URI library hosting exhibit on Jamestown sanitarium that used electricity to treat maladies

URI library hosting exhibit on Jamestown sanitarium
that used electricity to treat maladies
Runs through October

KINGSTON, R.I. – October 2, 2001 – The University of Rhode Island Library will host throughout this month an exhibit on an electropathic sanitarium that operated in Jamestown from 1900 through 1944.

The result of nine years of research by Jamestown resident Sue Maden, a retired librarian and nurse, the exhibit is titled “The Dr. Bates Sanitarium in Jamestown, R.I. and the Family Who Ran It, 1900-1944.

The exhibit, which opened this week, is funded by the Rhode Island Committee for the Humanities. A reception will be held on Thursday, Oct. 11 in the Galanti Lounge of the library. It is free and open to the public.

Maden was invited to bring her exhibit to URI by Janet Hirsch, nursing professor emerita, and Margaret Keefe, an associate professor at the URI library.

“This is a wonderful research project that should interest those in engineering, library sciences, nursing and history,” Hirsch said.

“This is the uncovering of something local that hasn’t received a lot of attention,” Maden said.

“We have a goal here at the URI library to find information on the common man in Rhode Island,” Keefe said. “This exhibit is all about the common man.”

Called Maplewood, the Bates Sanitarium was opened and run by William Lincoln Bates, a man orphaned when he was 6 and who at 17 was sentenced to the Providence Reform School. He never did attend medical school, but instead earned a certificate from the Philadelphia Electropathic Institute.

“He was intelligent and resourceful, and he had a magical view of electricity,” Maden said.
A newspaper ad touting the benefits of the sanitarium said, “For mental and nervous diseases; convalescents and those requiring change of environment. Cases of alcoholic or narcotic drug addition received when sent by a physician.”

Another announcement said: “Medical Electricity! Static, Faradic and Galvanic Electricity used in the treatment of all Spinal and Nervous Ailments, Also, Stomach, Liver, Kidney and Lung Diseases treated by Dr. William Bates, Specialist in Electricity.”

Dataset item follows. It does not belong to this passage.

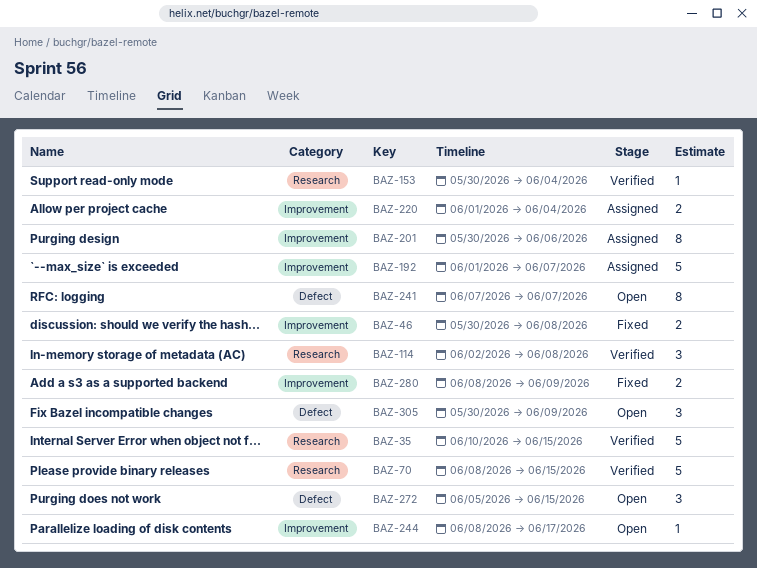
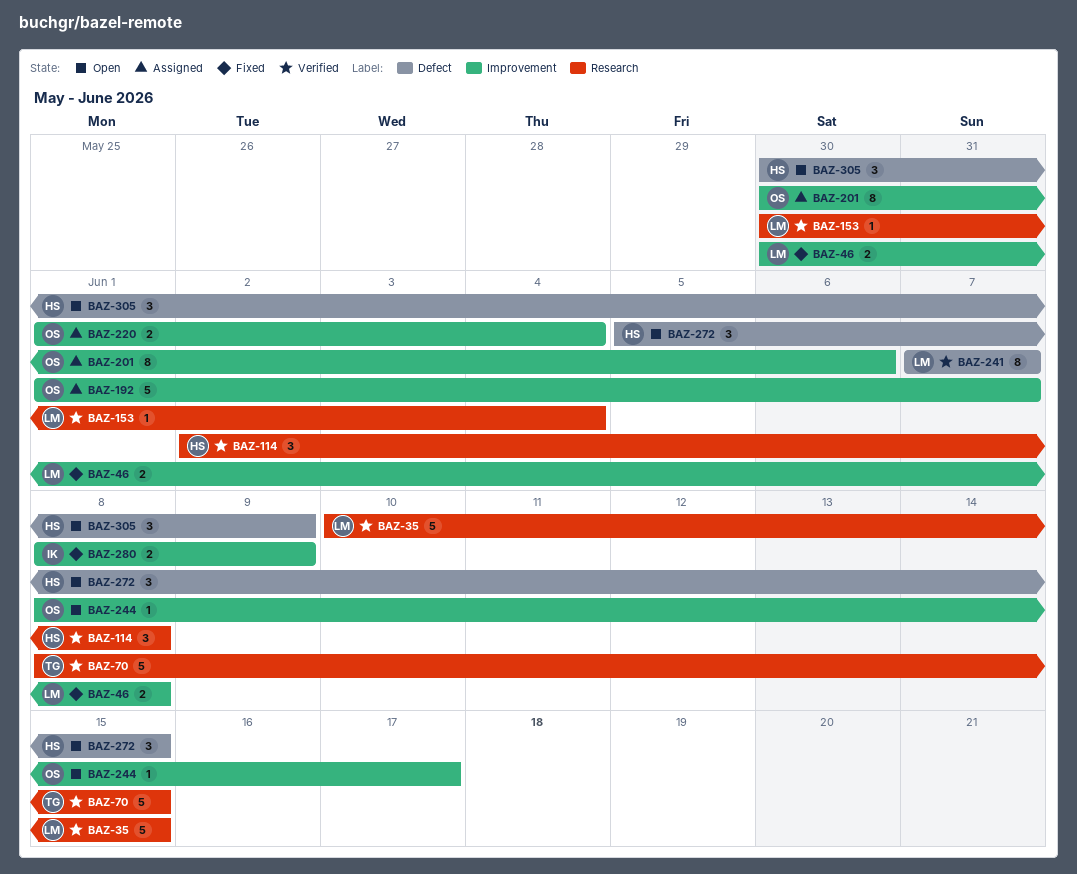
BAZ-241, status: Open -> Verified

The exhibit at URI, housed on the first floor adjacent to the circulation desk, features nine panels with 123 images, two exhibit cases with medical and family memorabilia and notebooks with detailed sanitarium and Bates family history. The exhibit is free and open to the public when the library is open—Monday through Thursday, 8 a.m. to midnight; Friday, 8 a.m. to 6 p.m.; Saturday, 10 a.m. to 6 p.m. and Sunday, 1 p.m. to midnight.